Patricia se sintió mareada. Una cosa era llevar adelante su día a día dentro de la estafa a la mayor estafa. Otra, más tediosa, más aburrida, menos volátil y excitante, era escuchar estos manejos de ambiciones políticas vinculadas a los Grammy Latinos. ¿Quién los ganó el año pasado? Música latina, no tenía mucha en su iPod. Marta Sánchez era una debilidad que además podía argumentar muy bien. Así como asumir que te tiene que gustar Oasis más que Blur porque fuiste niñata en los noventa. Punto. Qué duro imaginar que tuviera que poner a Bisbal o a Shakira en el Ovington para celebrar los Grammy Latinos.
—No entiendo este interés por los Grammy Latinos. De toda la vida si quieres triunfar en la cultura anglosajona tus veleidades latinas las tienes que esconder. Ya es suficiente con los rasgos —dijo ella.
—¡Por fin dices algo cierto! ¿Tienes raíces latinas?
—Una abuela sudamericana —consintió Patricia. Por fin entendía por qué era Mr. Gratis: sabía sacarte información sin aparente coste. A nadie jamás le habría dicho con esa facilidad uno de sus secretos mejor guardados.
—¿Te molesta tenerla?
—Su dinero siempre ha sido inmensamente útil —seguía diciendo verdades. Ojalá pasara algún vip de súper renombre para callarse. Terminaría por decirle qué era Chanel-Popea antes de que terminaran la comida.
—Te angustia que no sea un dinero del todo bien habido —insistió Borja.
—Estuvo casada con un jefe de inteligencia de una dictadura suramericana. —Era increíble, se escuchaba a sí misma y sentía que no podía parar de decirle sus peores verdades.
—Hoy por hoy, ese dinero casi te hace aristócrata. Al menos siempre puedes aducir que tus abuelos lo ganaron luchando por una ideología, un deseo de cambio para un país. Ahora robamos dinero que ni siquiera es físico —dijo él. Acababan de servirle el
steak tartar
más grande del restaurante. Patricia entendió que lo frecuentaba. El marido de Elton John le envió un guiño semi aprobatorio de Borja.
—Le encantas a los gays, ¿no? —dijo Borja.
—Como tú y como Alfredo —sonrió ella, robando con su tenedor un buen trozo del
tartar
.
—Volviendo a Marrero y sus Grammy Latinos, han empezado los problemas. Hay gente molesta por el dinero que ya se han gastado por este lleva y trae de los Grammy Latinos. Si no lo consigue, Marrero va estar bastante investigado.

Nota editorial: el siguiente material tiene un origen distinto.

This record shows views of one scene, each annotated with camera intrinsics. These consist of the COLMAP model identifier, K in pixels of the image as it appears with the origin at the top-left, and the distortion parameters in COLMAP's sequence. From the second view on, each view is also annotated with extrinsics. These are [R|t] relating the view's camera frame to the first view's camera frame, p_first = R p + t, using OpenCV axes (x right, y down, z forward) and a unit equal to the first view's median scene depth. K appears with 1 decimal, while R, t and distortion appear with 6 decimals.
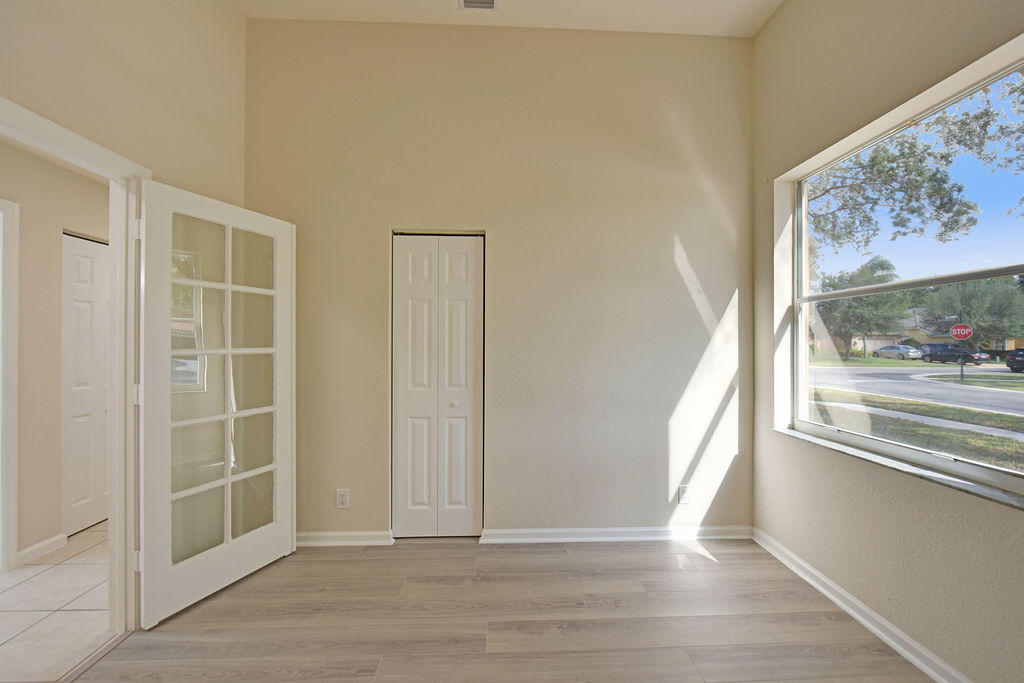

Aterrizaba otro plato con langostas. Al ser Mr. Gratis tenía que aprovechar bien las comidas. Ella no había pedido, no le parecía bien que la vieran comiendo platos que no pertenecían a Alfredo. Ostras,
tartar
, langostas..., o se caía allí delante de ella por un infarto o bajaba al lavabo y despachaba las rayas necesarias para eliminar crustáceos y terneras.
—¿Y a ti, qué te ha dicho Marrero? —preguntó esta vez Patricia.

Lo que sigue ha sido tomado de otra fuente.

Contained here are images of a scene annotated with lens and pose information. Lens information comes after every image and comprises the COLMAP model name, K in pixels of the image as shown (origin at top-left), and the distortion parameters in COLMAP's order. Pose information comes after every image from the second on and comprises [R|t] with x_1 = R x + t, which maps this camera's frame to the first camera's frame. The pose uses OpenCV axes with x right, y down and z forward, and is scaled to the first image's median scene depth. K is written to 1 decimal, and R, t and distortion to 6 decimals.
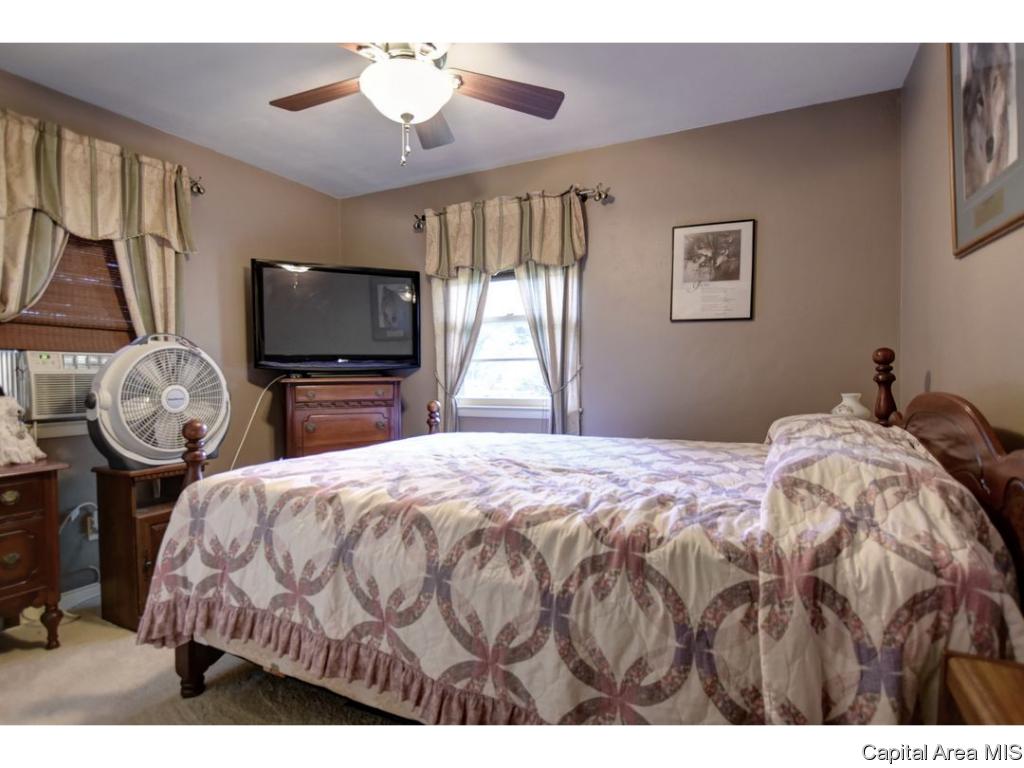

—Que no podemos bajar la guardia contigo.
—No me voy a acostar contigo para que lo olvides —afirmó Patricia.
—¿Estás segura?
Mr. Gratis pagó. Patricia asumió que en realidad lo haría una de las cuentas o tarjetas de Marrero. Recuperaron abrigos y Patricia disfrutó todo el besamanos de los empleados, obsequiosos porque, después de todo, ella acababa de levantar un negocio en plena debacle financiera. Aunque renegara de esos besuqueos, se sintió admirada.

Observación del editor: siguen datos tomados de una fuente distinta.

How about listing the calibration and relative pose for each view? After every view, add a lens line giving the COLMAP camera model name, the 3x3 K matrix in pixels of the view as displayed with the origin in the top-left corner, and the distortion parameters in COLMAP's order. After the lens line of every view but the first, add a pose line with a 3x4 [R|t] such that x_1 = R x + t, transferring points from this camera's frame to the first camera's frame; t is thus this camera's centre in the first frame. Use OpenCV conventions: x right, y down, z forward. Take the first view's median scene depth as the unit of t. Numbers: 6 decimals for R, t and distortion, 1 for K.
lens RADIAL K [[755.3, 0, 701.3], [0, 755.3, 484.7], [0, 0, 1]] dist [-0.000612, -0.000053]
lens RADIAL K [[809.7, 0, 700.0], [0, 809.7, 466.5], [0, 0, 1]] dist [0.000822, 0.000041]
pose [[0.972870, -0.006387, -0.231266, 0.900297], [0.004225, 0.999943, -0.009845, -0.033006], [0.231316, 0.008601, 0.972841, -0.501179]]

Borja iluminaba el salón de su apartamento. Maderas nuevas, ¡pobre Amazonas!, cubriendo las paredes. Una biblioteca, igualmente nueva, con libros, todos ediciones lujosas de moda, interiores, decoración de yates y colecciones de coches. Borja reapareció de una cocina novísima, destellante, con la botella de
champagne
, Dom, ya sin el Pérignon, que lo hacía muy largo.